[Document segment]
Sysdig Threat Research Team has discovered PURPLEURCHIN, an elaborate crypto mining operation taking advantage of automated CI/CD services. Attackers have used millions of free compute cycles through services such as GitHub Actions, Heroku, and others, to run the operation.

What does this mean to the DevOps community?

A Basic Breakdown of the Attack

The attack was first identified when automated scanning identified some obscurely named images on DockerHub were being updated through automated patterns that did not match any kind of heuristic pattern. From there, it appears that free-tier GitHub accounts were being created and each account allows for 2000 minutes per month of free GitHub Actions runtime. Repositories were then created and a specially crafted github-actions.yaml workflow was created in those repositories. Containers were then started which kick off crypto mining operations. Ports are also opened up to serve as command and control for the distributed attack.

To get the full details of the attack, which are extremely fascinating, I would look into the article linked at the top of this post. There are a ton of depth and built-in workarounds to combat the systems of control that GitHub has in place to protect its infrastructure from attack.

What is the Threat of a Poorly Secured Code Repository?

Supply chain attacks have become commonplace in software development. Companies are constantly chasing CVEs from packages that are either not being well maintained by the community or are being maintained but companies are not allocating enough funding to keep their software in line with community updates.

The most pronounced threat in recent memory was Log4j remote code execution bug found in versions below 2.16. This allowed attackers to craft a simple attack that was able to quickly run arbitrary code that could have real consequences.

Companies all over the planet rushed to update their code bases. You can find massive Reddit threads that were discussing their companies' responses to the issue. I would imagine, even with all of the industry hype, this vulnerability still exists in the wild and is still being exploited.

How can something like this be avoided in the future? People familiar with DevOps automation will quickly reply by adding more automation to their environments and building systems. While I completely agree with this response, if automation is added irresponsibly the threat landscape you are looking at will broaden very quickly.
[/Document segment]
[Available data]
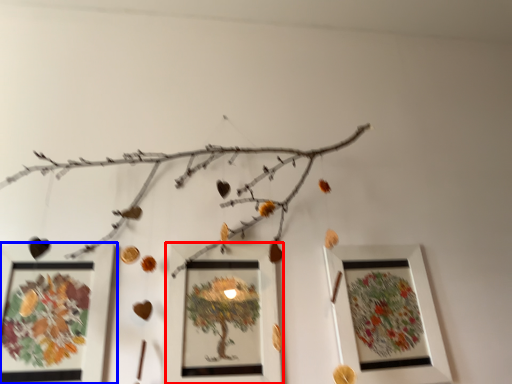
Question: Which of the following is the farthest to the observer, picture frame (highlighted by a red box) or picture frame (highlighted by a blue box)?

Choices:
 (A) picture frame
 (B) picture frame

Answer: (A)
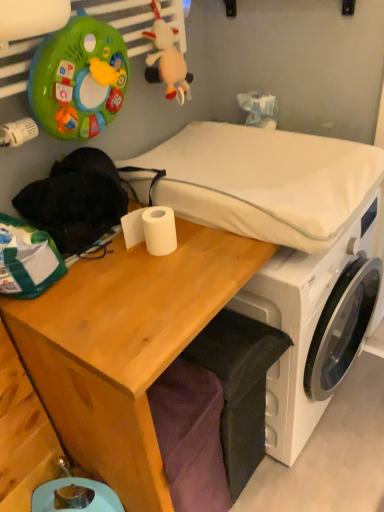
You are a GUI agent. You are given a task and a screenshot of the screen. Output one action in this format:
    pyautogui.click(x=<x>, y=<y>)
    Task: Click on the vacant space to the right of white matte toilet paper at center
    The width and height of the screenshot is (384, 512).
    Given the screenshot: What is the action you would take?
    pyautogui.click(x=213, y=249)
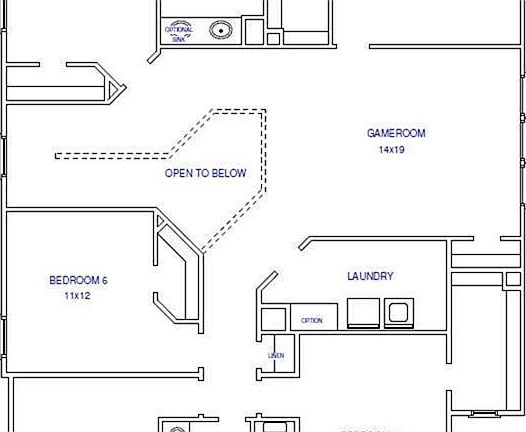
Where is `room`? Image resolution: width=526 pixels, height=432 pixels. room is located at coordinates (471, 332).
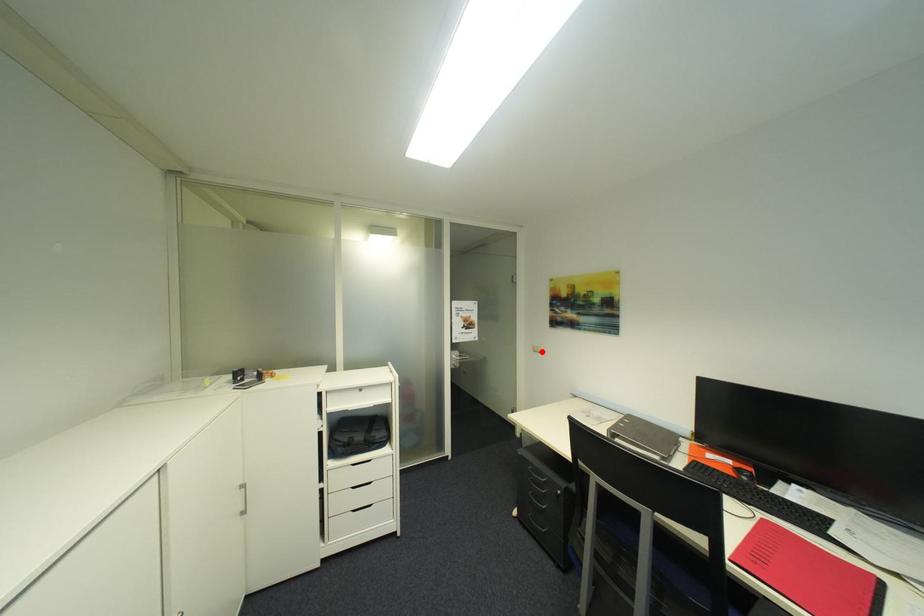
[/Available data]
List of tasks
A - According to the post on PURPLEURCHIN, how many minutes of free GitHub Actions runtime does each free-tier GitHub account allow per month?
B - Copy the passage of the post on PURPLEURCHIN between "What is the" and "with community updates.", inclusive.

Responses per task
A - 2000 minutes per month.

B -
What is the Threat of a Poorly Secured Code Repository?

Supply chain attacks have become commonplace in software development. Companies are constantly chasing CVEs from packages that are either not being well maintained by the community or are being maintained but companies are not allocating enough funding to keep their software in line with community updates.